+++ Excerpt to read

And that list—while already psychologically intense—is only a fraction of the probable prehensions that would inevitably flow into the occasion if she remains even marginally self-aware.

The underlying principle is simple but profound:
There is no such thing as a truly isolated future occasion composed solely of idealized prehensions.
Any such imagined scenario is based on a deliberate exclusion of massive and often unpredictable—but nonetheless likely—negative prehensions.

This is not just a flaw in personal planning. It’s a structural weakness in the logic of desire itself, particularly when that desire is decoupled from responsibility, historical continuity, and moral coherence. It reveals the naivety of projecting one's future affective state based on sanitized fragments of physical or environmental detail, while ignoring the cascading wave of psychological, moral, and existential data that always travels with us.


Asymmetry of the Imagined Dream and the Reality of Negative Constraints


In many cases, idealized dream-states are constructed from a highly imbalanced set of positive projections, bordering on utopian fantasy. These states are often accompanied by an implicit denial of basic existential constraints, such as:
– Time is a limited resource.
– Other people’s thoughts and actions are uncontrollable.
– Life is fundamentally tragic and unfair.

Each of these negated constraints undermines the coherence of the imagined scenario. The asymmetry arises not only from what is idealized but also from what is systematically excluded—namely, the temporal, interpersonal, and metaphysical friction that characterizes actual lived experience.



Time is a Limited Resource

Dreamlike states often involve projections of oneself developed across multiple domains: physical, financial, relational, emotional, spiritual, religious, professional, intellectual. The imagined self becomes a perfected mosaic. However, the flaw is rarely in the ambition itself—it lies in the failure to map these ambitions onto the causal, temporal, and historical structure of reality.

Take, for instance, the dream of pivoting to an entirely new career path, or achieving a dramatic promotion. These goals may sound feasible, but the sheer quantity of time such transformation would demand—often years of continuous, focused work—is vastly underestimated. The same applies to:

  • Building a new, meaningful romantic relationship from scratch

  • Restructuring one’s family life

  • Recovering spiritual or emotional balance

  • Healing psychological trauma or guilt

  • Developing advanced physical fitness or beauty

  • Achieving mastery in a new field or craft


What the dreamer fails to appreciate is that each of these endeavors is not only time-intensive, but also path-dependent—meaning their success relies on specific, preexisting conditions accumulated over previous occasions. And even with those conditions met, most transformations require far more time, repetition, and resilience than one initially estimates.

To achieve even a fraction of the imagined progress in all these areas simultaneously would require:

  • Near-miraculous discipline

  • Psychometric industriousness in the top 0.01%

  • Almost no interruptions, setbacks, or emotional derailments

  • Minimal sleep and no wasted energy


In short: many lifetimes' worth of hours compressed into one human lifespan.

++++++

> [Work to complete]:
A. Decide whether each statement agrees with the passage on imagined dream-states, answering yes or no and quoting the deciding words: (i) the passage lists time being a limited resource among the constraints that idealized dream-states implicitly deny; (ii) the passage locates the flaw of dreamlike projections in the ambition itself; (iii) the passage says progress in all the listed areas at once would demand psychometric industriousness in the top 1%.
B. Reproduce everything in the passage on imagined dream-states from "What the dreamer" down to "one initially estimates.".
The entries after the passage are separate material and unrelated to it.

+++ Data records

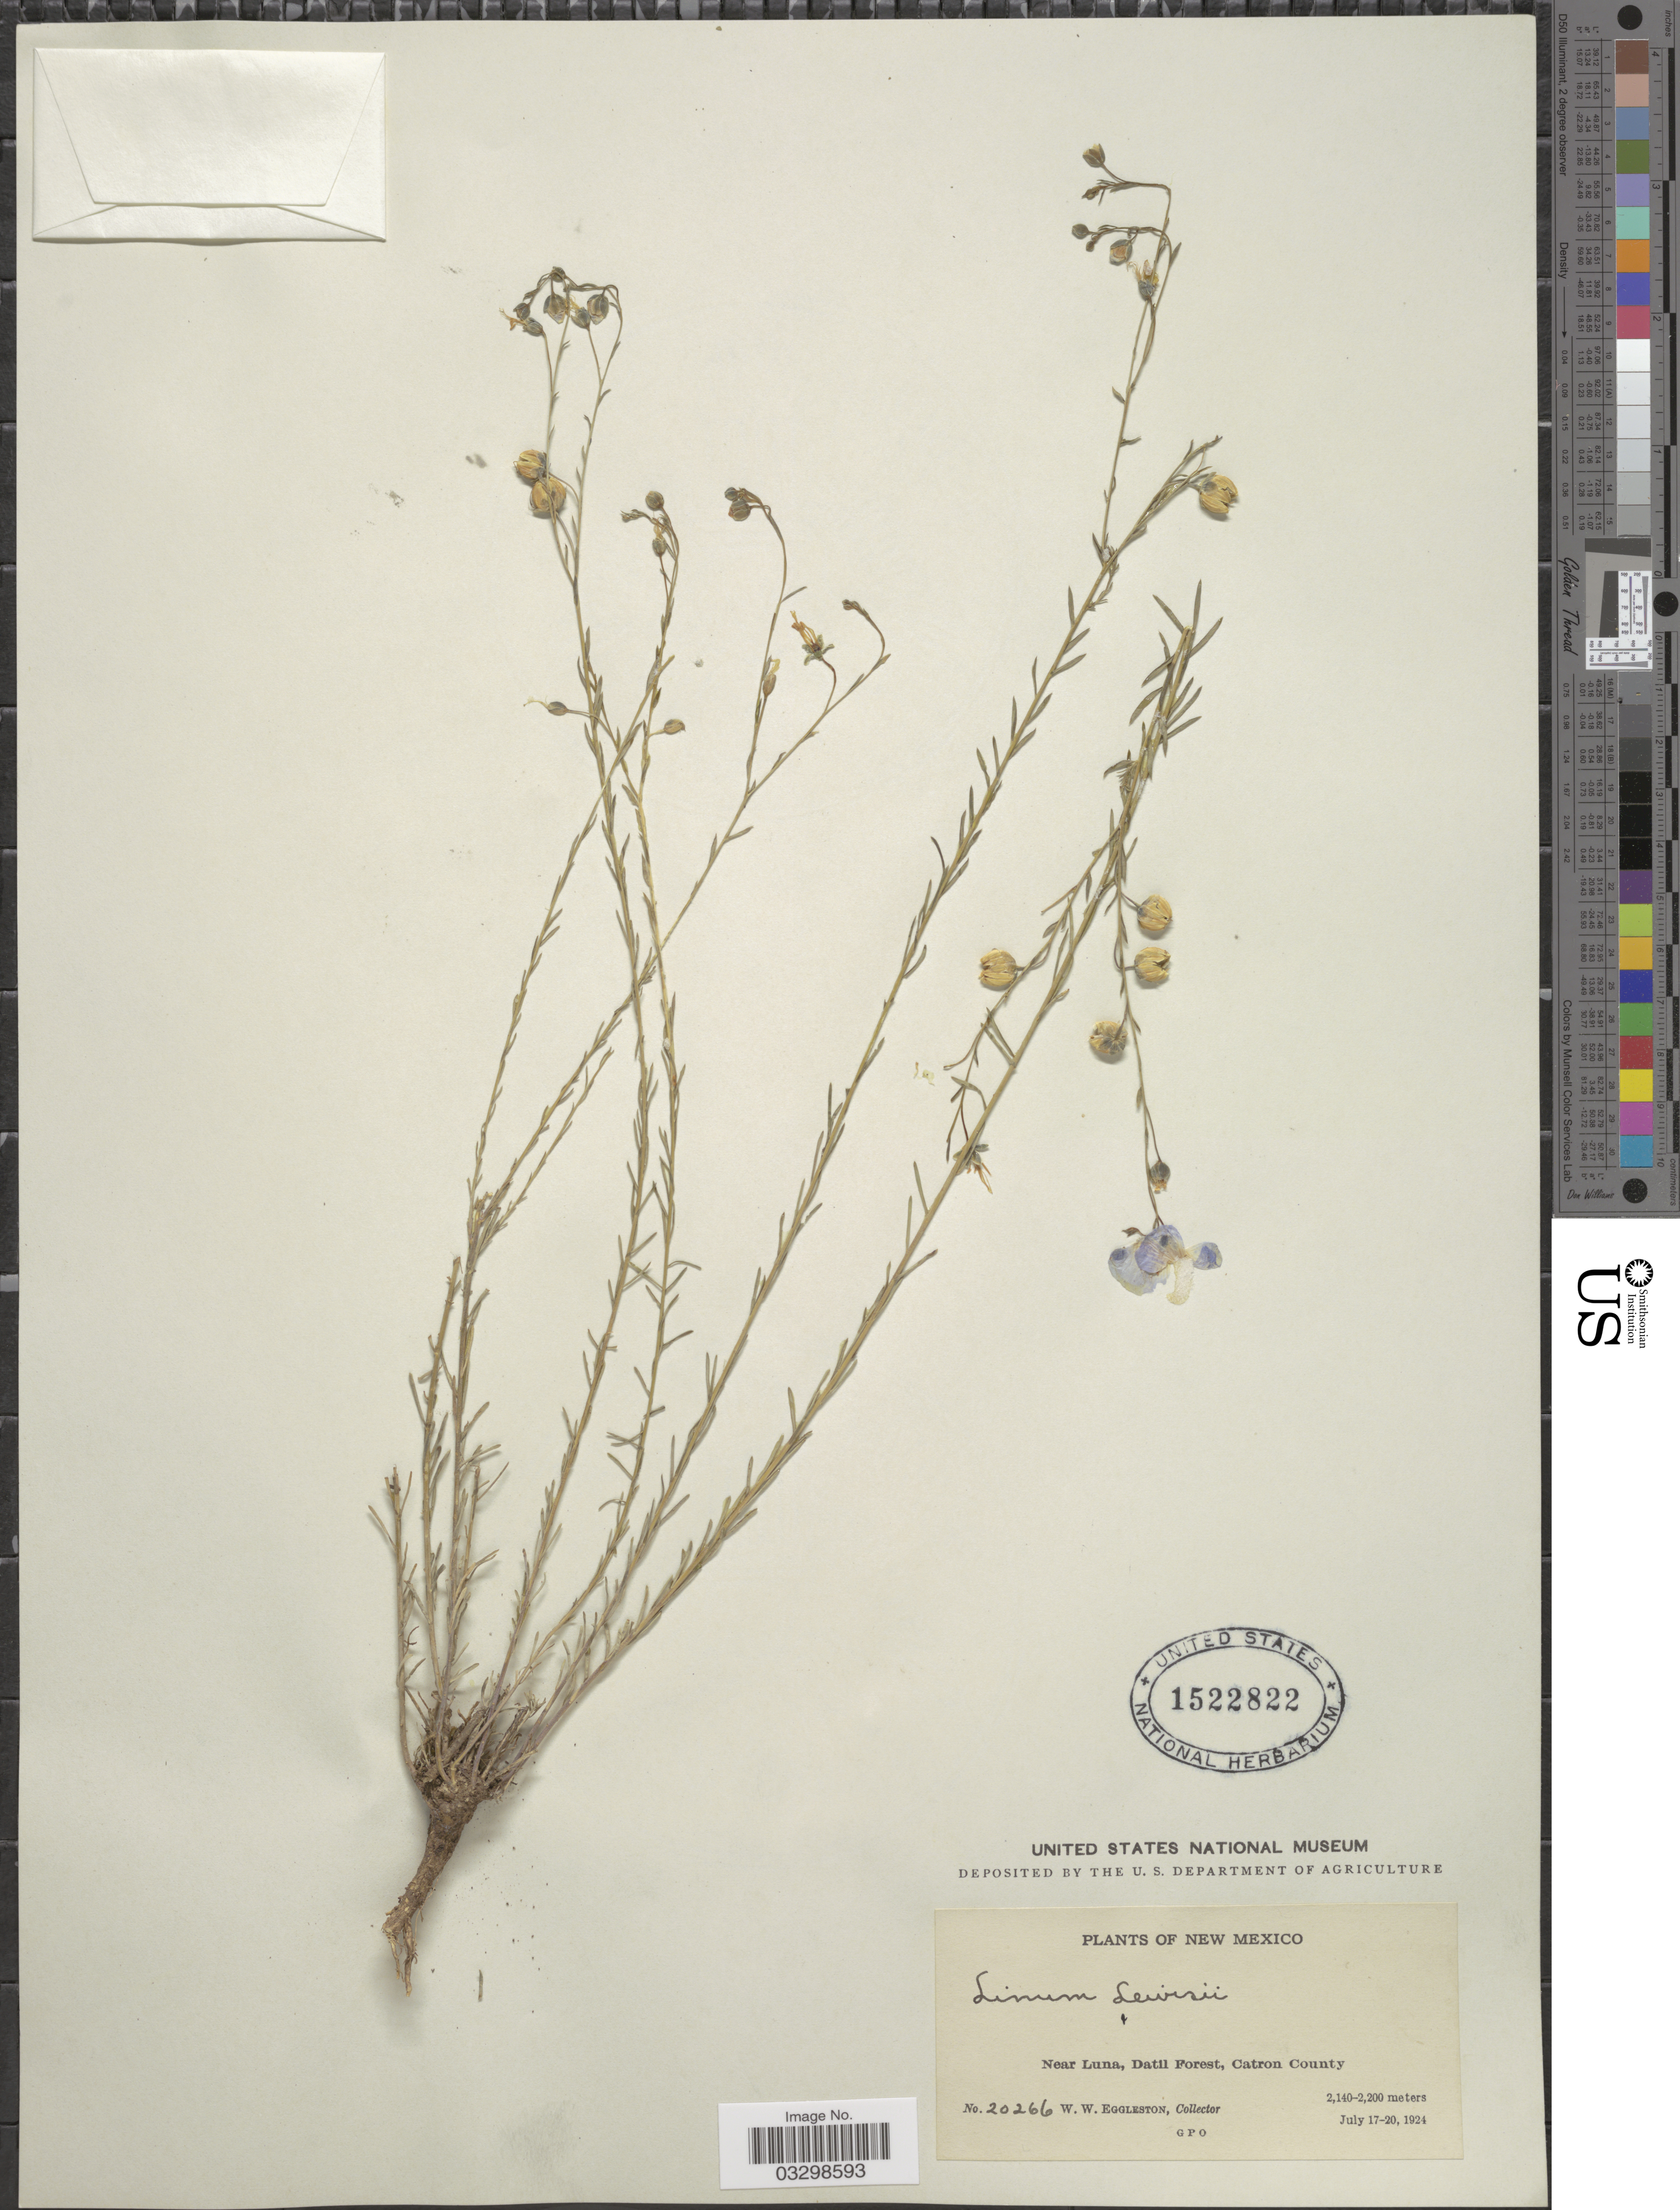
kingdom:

++++++
+++ Data records

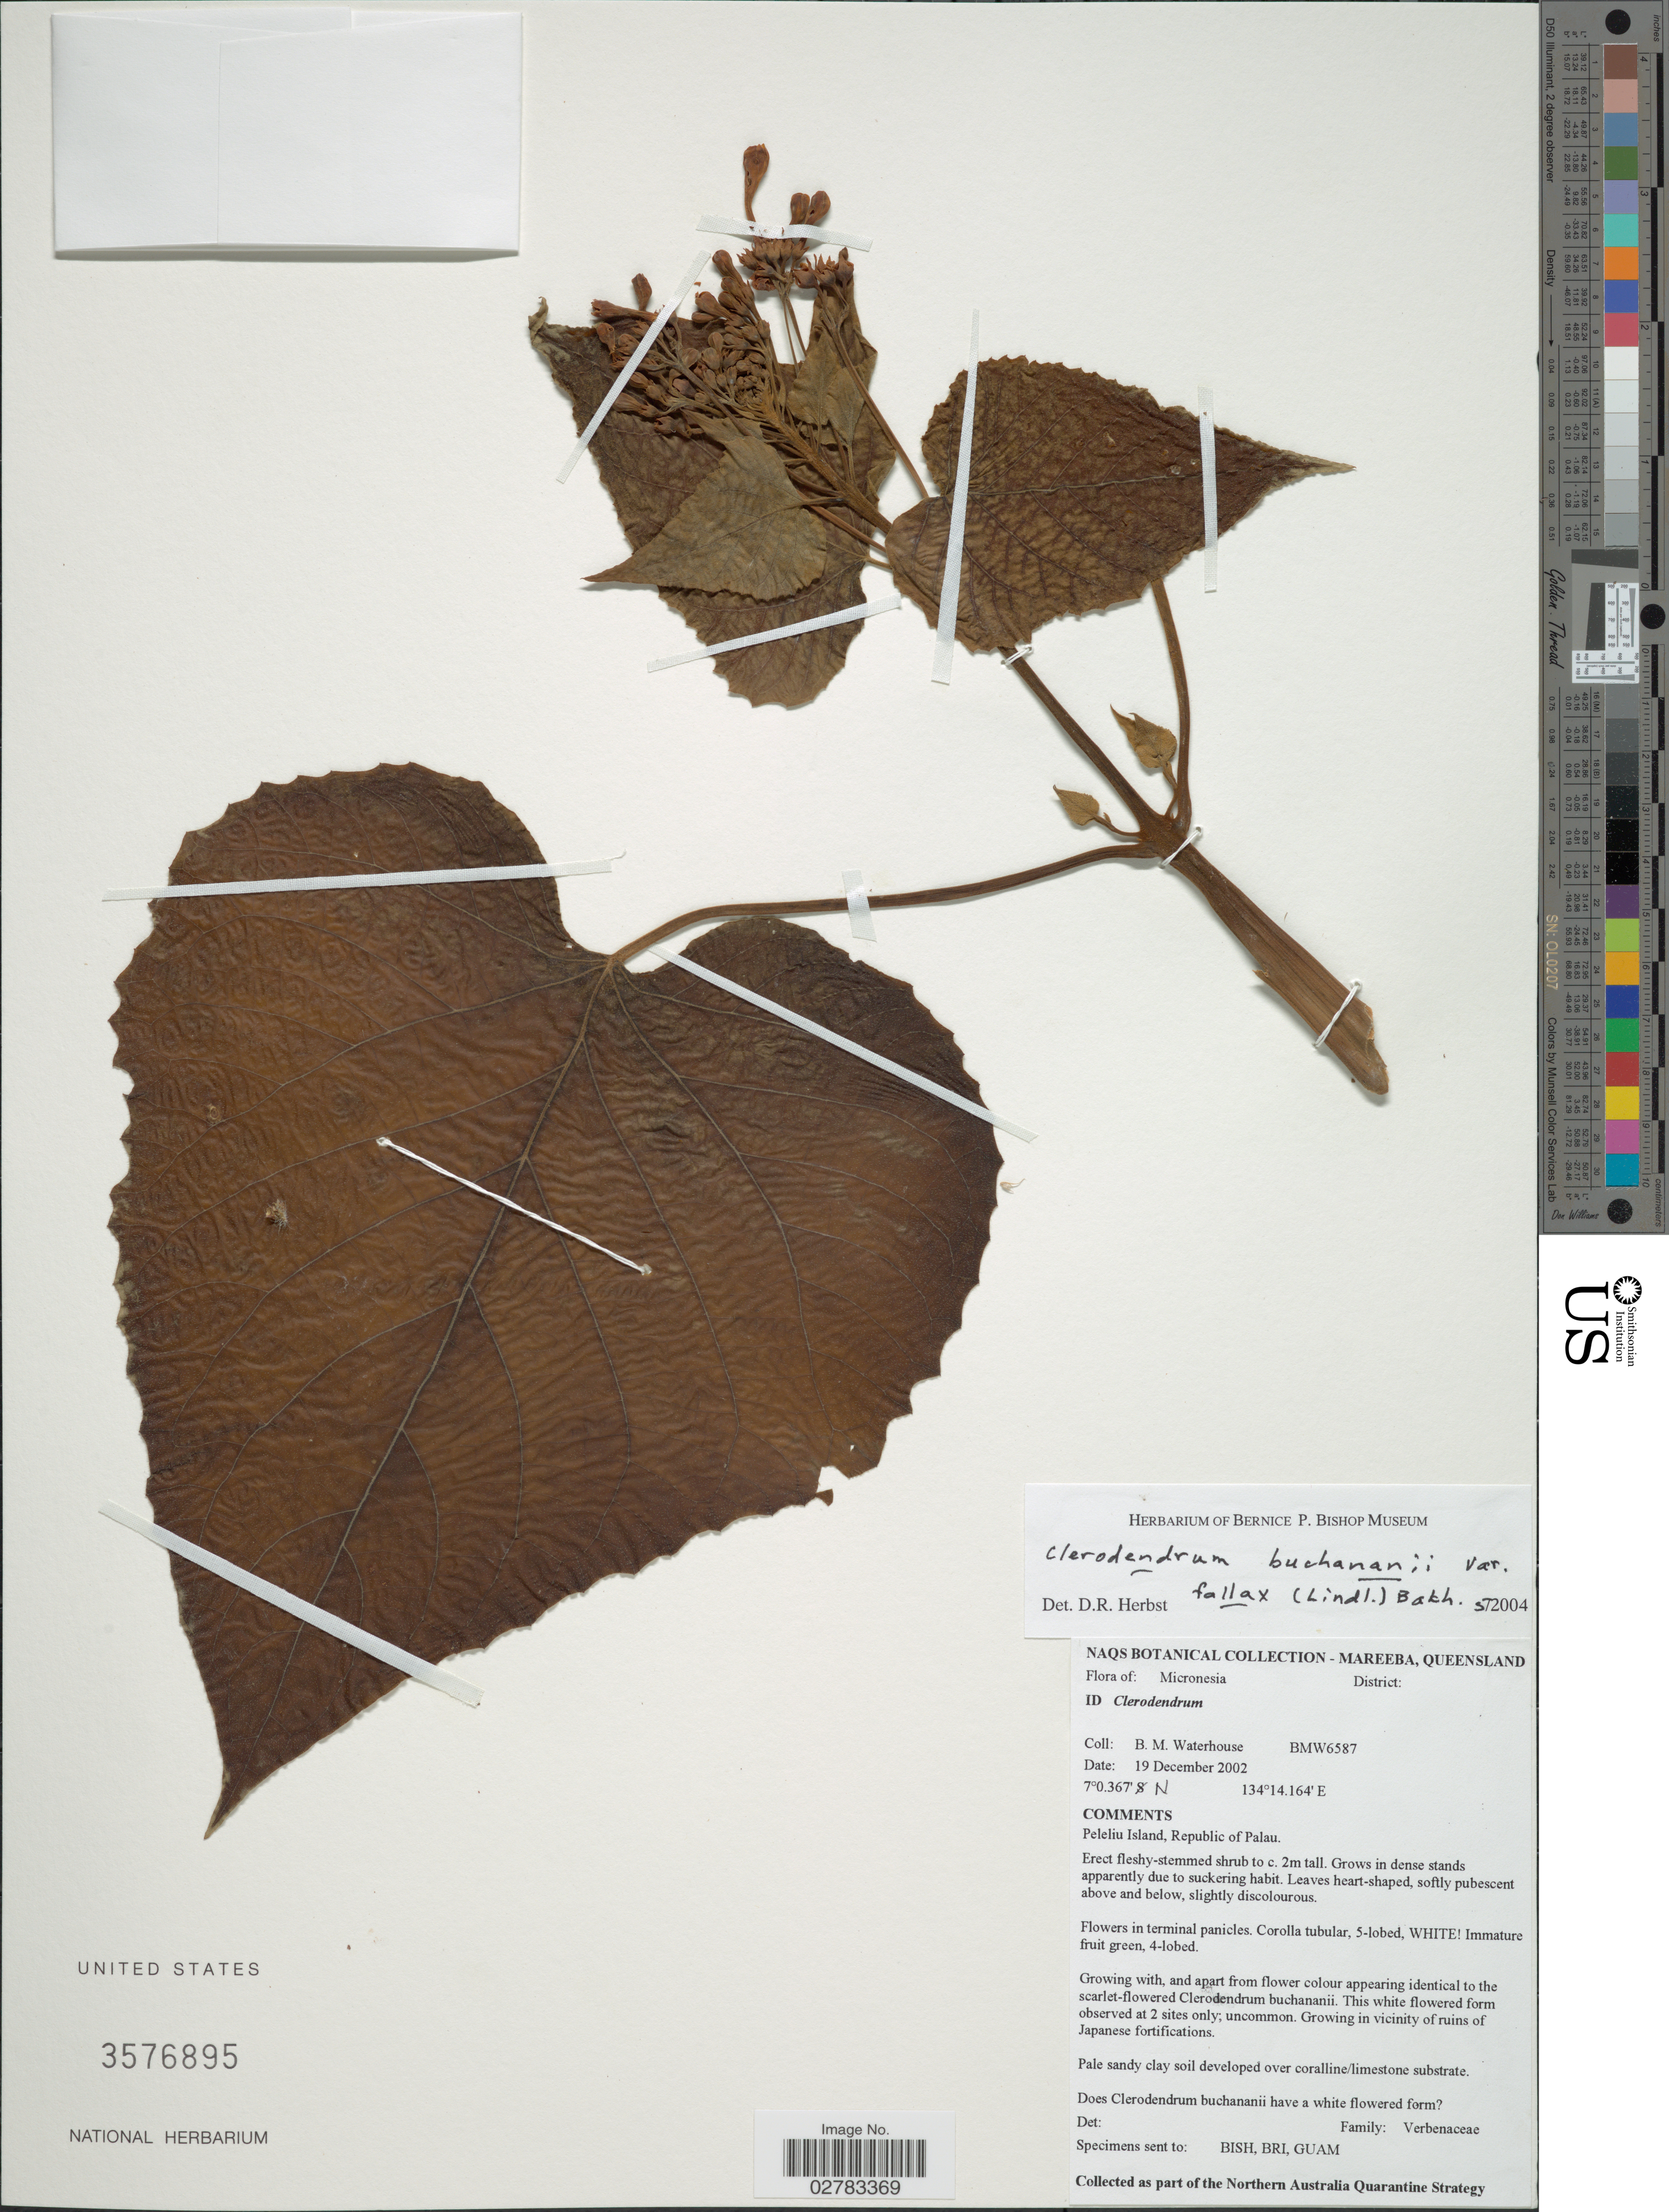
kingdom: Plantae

++++++

> [Outputs in order]:
A.
(i) Yes: "Time is a limited resource."
(ii) No: "the flaw is rarely in the ambition itself"
(iii) No: "Psychometric industriousness in the top 0.01%"

B.
What the dreamer fails to appreciate is that each of these endeavors is not only time-intensive, but also path-dependent—meaning their success relies on specific, preexisting conditions accumulated over previous occasions. And even with those conditions met, most transformations require far more time, repetition, and resilience than one initially estimates.